* **Work instruction**:
Print again, word for word, all of the records below, and leave the pictures out.

*** The input ***

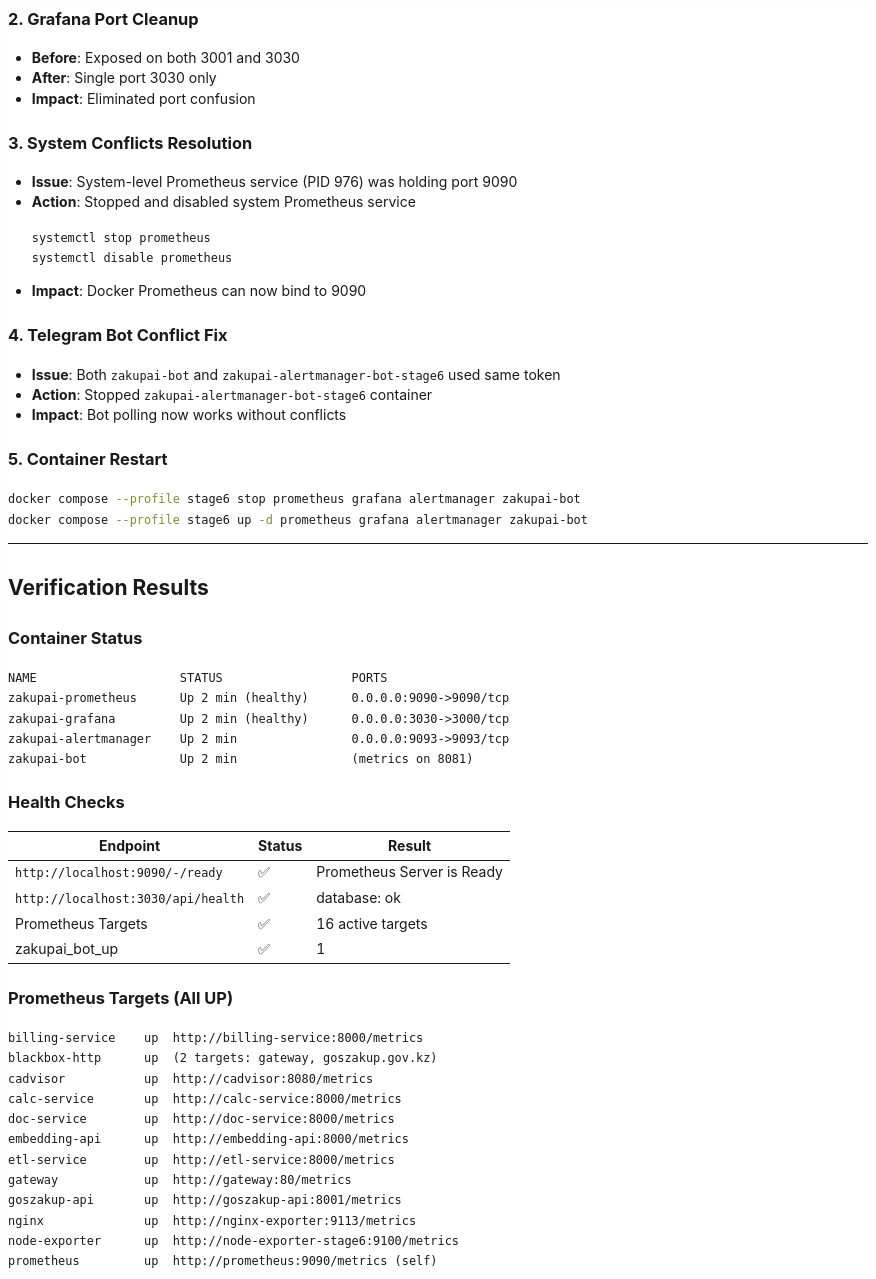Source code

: ### 2. Grafana Port Cleanup
- **Before**: Exposed on both 3001 and 3030
- **After**: Single port 3030 only
- **Impact**: Eliminated port confusion

### 3. System Conflicts Resolution
- **Issue**: System-level Prometheus service (PID 976) was holding port 9090
- **Action**: Stopped and disabled system Prometheus service
  ```bash
  systemctl stop prometheus
  systemctl disable prometheus
  ```
- **Impact**: Docker Prometheus can now bind to 9090

### 4. Telegram Bot Conflict Fix
- **Issue**: Both `zakupai-bot` and `zakupai-alertmanager-bot-stage6` used same token
- **Action**: Stopped `zakupai-alertmanager-bot-stage6` container
- **Impact**: Bot polling now works without conflicts

### 5. Container Restart
```bash
docker compose --profile stage6 stop prometheus grafana alertmanager zakupai-bot
docker compose --profile stage6 up -d prometheus grafana alertmanager zakupai-bot
```

---

## Verification Results

### Container Status
```
NAME                    STATUS                  PORTS
zakupai-prometheus      Up 2 min (healthy)      0.0.0.0:9090->9090/tcp
zakupai-grafana         Up 2 min (healthy)      0.0.0.0:3030->3000/tcp
zakupai-alertmanager    Up 2 min                0.0.0.0:9093->9093/tcp
zakupai-bot             Up 2 min                (metrics on 8081)
```

### Health Checks
| Endpoint | Status | Result |
|----------|--------|--------|
| `http://localhost:9090/-/ready` | ✅ | Prometheus Server is Ready |
| `http://localhost:3030/api/health` | ✅ | database: ok |
| Prometheus Targets | ✅ | 16 active targets |
| zakupai_bot_up | ✅ | 1 |

### Prometheus Targets (All UP)
```
billing-service    up  http://billing-service:8000/metrics
blackbox-http      up  (2 targets: gateway, goszakup.gov.kz)
cadvisor           up  http://cadvisor:8080/metrics
calc-service       up  http://calc-service:8000/metrics
doc-service        up  http://doc-service:8000/metrics
embedding-api      up  http://embedding-api:8000/metrics
etl-service        up  http://etl-service:8000/metrics
gateway            up  http://gateway:80/metrics
goszakup-api       up  http://goszakup-api:8001/metrics
nginx              up  http://nginx-exporter:9113/metrics
node-exporter      up  http://node-exporter-stage6:9100/metrics
prometheus         up  http://prometheus:9090/metrics (self)
```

*** End of The input ***

* **Your response**:
Source code

: ### 2. Grafana Port Cleanup
- **Before**: Exposed on both 3001 and 3030
- **After**: Single port 3030 only
- **Impact**: Eliminated port confusion

### 3. System Conflicts Resolution
- **Issue**: System-level Prometheus service (PID 976) was holding port 9090
- **Action**: Stopped and disabled system Prometheus service
  ```bash
  systemctl stop prometheus
  systemctl disable prometheus
  ```
- **Impact**: Docker Prometheus can now bind to 9090

### 4. Telegram Bot Conflict Fix
- **Issue**: Both `zakupai-bot` and `zakupai-alertmanager-bot-stage6` used same token
- **Action**: Stopped `zakupai-alertmanager-bot-stage6` container
- **Impact**: Bot polling now works without conflicts

### 5. Container Restart
```bash
docker compose --profile stage6 stop prometheus grafana alertmanager zakupai-bot
docker compose --profile stage6 up -d prometheus grafana alertmanager zakupai-bot
```

---

## Verification Results

### Container Status
```
NAME                    STATUS                  PORTS
zakupai-prometheus      Up 2 min (healthy)      0.0.0.0:9090->9090/tcp
zakupai-grafana         Up 2 min (healthy)      0.0.0.0:3030->3000/tcp
zakupai-alertmanager    Up 2 min                0.0.0.0:9093->9093/tcp
zakupai-bot             Up 2 min                (metrics on 8081)
```

### Health Checks
| Endpoint | Status | Result |
|----------|--------|--------|
| `http://localhost:9090/-/ready` | ✅ | Prometheus Server is Ready |
| `http://localhost:3030/api/health` | ✅ | database: ok |
| Prometheus Targets | ✅ | 16 active targets |
| zakupai_bot_up | ✅ | 1 |

### Prometheus Targets (All UP)
```
billing-service    up  http://billing-service:8000/metrics
blackbox-http      up  (2 targets: gateway, goszakup.gov.kz)
cadvisor           up  http://cadvisor:8080/metrics
calc-service       up  http://calc-service:8000/metrics
doc-service        up  http://doc-service:8000/metrics
embedding-api      up  http://embedding-api:8000/metrics
etl-service        up  http://etl-service:8000/metrics
gateway            up  http://gateway:80/metrics
goszakup-api       up  http://goszakup-api:8001/metrics
nginx              up  http://nginx-exporter:9113/metrics
node-exporter      up  http://node-exporter-stage6:9100/metrics
prometheus         up  http://prometheus:9090/metrics (self)
```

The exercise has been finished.